▶ _Direction_
Rewrite each line of the listing below as an item in a numbered list, and skip any blank lines.

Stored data
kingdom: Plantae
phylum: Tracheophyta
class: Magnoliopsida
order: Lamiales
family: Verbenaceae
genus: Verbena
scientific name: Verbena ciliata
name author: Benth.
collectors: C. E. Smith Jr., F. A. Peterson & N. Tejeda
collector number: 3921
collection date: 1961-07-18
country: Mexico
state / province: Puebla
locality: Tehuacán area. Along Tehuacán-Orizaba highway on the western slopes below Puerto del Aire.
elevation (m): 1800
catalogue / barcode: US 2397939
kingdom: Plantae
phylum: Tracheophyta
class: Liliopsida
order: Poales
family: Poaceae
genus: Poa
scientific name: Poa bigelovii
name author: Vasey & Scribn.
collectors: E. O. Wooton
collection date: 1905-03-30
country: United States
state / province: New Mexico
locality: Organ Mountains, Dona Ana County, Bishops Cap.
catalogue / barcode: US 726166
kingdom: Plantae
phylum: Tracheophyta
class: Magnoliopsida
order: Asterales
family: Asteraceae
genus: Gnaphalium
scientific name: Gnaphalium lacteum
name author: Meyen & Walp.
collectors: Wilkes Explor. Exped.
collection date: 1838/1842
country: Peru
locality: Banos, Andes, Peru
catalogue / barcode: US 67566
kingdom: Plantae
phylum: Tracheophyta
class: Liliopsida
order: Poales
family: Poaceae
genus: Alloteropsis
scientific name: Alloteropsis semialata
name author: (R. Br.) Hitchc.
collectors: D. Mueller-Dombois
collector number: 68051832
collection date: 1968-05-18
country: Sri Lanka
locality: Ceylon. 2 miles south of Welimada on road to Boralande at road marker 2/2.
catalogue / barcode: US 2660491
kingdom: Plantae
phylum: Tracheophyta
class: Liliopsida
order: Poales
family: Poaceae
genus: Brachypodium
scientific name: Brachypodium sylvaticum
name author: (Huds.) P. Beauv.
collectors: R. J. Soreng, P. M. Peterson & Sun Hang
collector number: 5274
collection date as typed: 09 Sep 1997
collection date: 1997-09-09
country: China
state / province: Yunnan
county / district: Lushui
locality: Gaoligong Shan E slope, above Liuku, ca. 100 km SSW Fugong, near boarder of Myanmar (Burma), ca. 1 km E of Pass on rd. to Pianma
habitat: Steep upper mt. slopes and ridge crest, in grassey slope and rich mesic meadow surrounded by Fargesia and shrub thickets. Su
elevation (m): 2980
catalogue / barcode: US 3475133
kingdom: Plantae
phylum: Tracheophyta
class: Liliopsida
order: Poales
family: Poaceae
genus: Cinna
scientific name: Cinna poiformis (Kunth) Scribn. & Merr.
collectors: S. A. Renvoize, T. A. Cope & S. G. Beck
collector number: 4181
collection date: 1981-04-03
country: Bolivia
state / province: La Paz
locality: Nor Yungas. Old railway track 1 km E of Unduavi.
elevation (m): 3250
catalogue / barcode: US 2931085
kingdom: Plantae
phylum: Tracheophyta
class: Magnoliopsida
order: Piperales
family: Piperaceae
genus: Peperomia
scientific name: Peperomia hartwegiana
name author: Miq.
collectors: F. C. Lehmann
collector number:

▶ _Solved problem_
1. kingdom: Plantae
2. phylum: Tracheophyta
3. class: Magnoliopsida
4. order: Lamiales
5. family: Verbenaceae
6. genus: Verbena
7. scientific name: Verbena ciliata
8. name author: Benth.
9. collectors: C. E. Smith Jr., F. A. Peterson & N. Tejeda
10. collector number: 3921
11. collection date: 1961-07-18
12. country: Mexico
13. state / province: Puebla
14. locality: Tehuacán area. Along Tehuacán-Orizaba highway on the western slopes below Puerto del Aire.
15. elevation (m): 1800
16. catalogue / barcode: US 2397939
17. kingdom: Plantae
18. phylum: Tracheophyta
19. class: Liliopsida
20. order: Poales
21. family: Poaceae
22. genus: Poa
23. scientific name: Poa bigelovii
24. name author: Vasey & Scribn.
25. collectors: E. O. Wooton
26. collection date: 1905-03-30
27. country: United States
28. state / province: New Mexico
29. locality: Organ Mountains, Dona Ana County, Bishops Cap.
30. catalogue / barcode: US 726166
31. kingdom: Plantae
32. phylum: Tracheophyta
33. class: Magnoliopsida
34. order: Asterales
35. family: Asteraceae
36. genus: Gnaphalium
37. scientific name: Gnaphalium lacteum
38. name author: Meyen & Walp.
39. collectors: Wilkes Explor. Exped.
40. collection date: 1838/1842
41. country: Peru
42. locality: Banos, Andes, Peru
43. catalogue / barcode: US 67566
44. kingdom: Plantae
45. phylum: Tracheophyta
46. class: Liliopsida
47. order: Poales
48. family: Poaceae
49. genus: Alloteropsis
50. scientific name: Alloteropsis semialata
51. name author: (R. Br.) Hitchc.
52. collectors: D. Mueller-Dombois
53. collector number: 68051832
54. collection date: 1968-05-18
55. country: Sri Lanka
56. locality: Ceylon. 2 miles south of Welimada on road to Boralande at road marker 2/2.
57. catalogue / barcode: US 2660491
58. kingdom: Plantae
59. phylum: Tracheophyta
60. class: Liliopsida
61. order: Poales
62. family: Poaceae
63. genus: Brachypodium
64. scientific name: Brachypodium sylvaticum
65. name author: (Huds.) P. Beauv.
66. collectors: R. J. Soreng, P. M. Peterson & Sun Hang
67. collector number: 5274
68. collection date as typed: 09 Sep 1997
69. collection date: 1997-09-09
70. country: China
71. state / province: Yunnan
72. county / district: Lushui
73. locality: Gaoligong Shan E slope, above Liuku, ca. 100 km SSW Fugong, near boarder of Myanmar (Burma), ca. 1 km E of Pass on rd. to Pianma
74. habitat: Steep upper mt. slopes and ridge crest, in grassey slope and rich mesic meadow surrounded by Fargesia and shrub thickets. Su
75. elevation (m): 2980
76. catalogue / barcode: US 3475133
77. kingdom: Plantae
78. phylum: Tracheophyta
79. class: Liliopsida
80. order: Poales
81. family: Poaceae
82. genus: Cinna
83. scientific name: Cinna poiformis (Kunth) Scribn. & Merr.
84. collectors: S. A. Renvoize, T. A. Cope & S. G. Beck
85. collector number: 4181
86. collection date: 1981-04-03
87. country: Bolivia
88. state / province: La Paz
89. locality: Nor Yungas. Old railway track 1 km E of Unduavi.
90. elevation (m): 3250
91. catalogue / barcode: US 2931085
92. kingdom: Plantae
93. phylum: Tracheophyta
94. class: Magnoliopsida
95. order: Piperales
96. family: Piperaceae
97. genus: Peperomia
98. scientific name: Peperomia hartwegiana
99. name author: Miq.
100. collectors: F. C. Lehmann
101. collector number:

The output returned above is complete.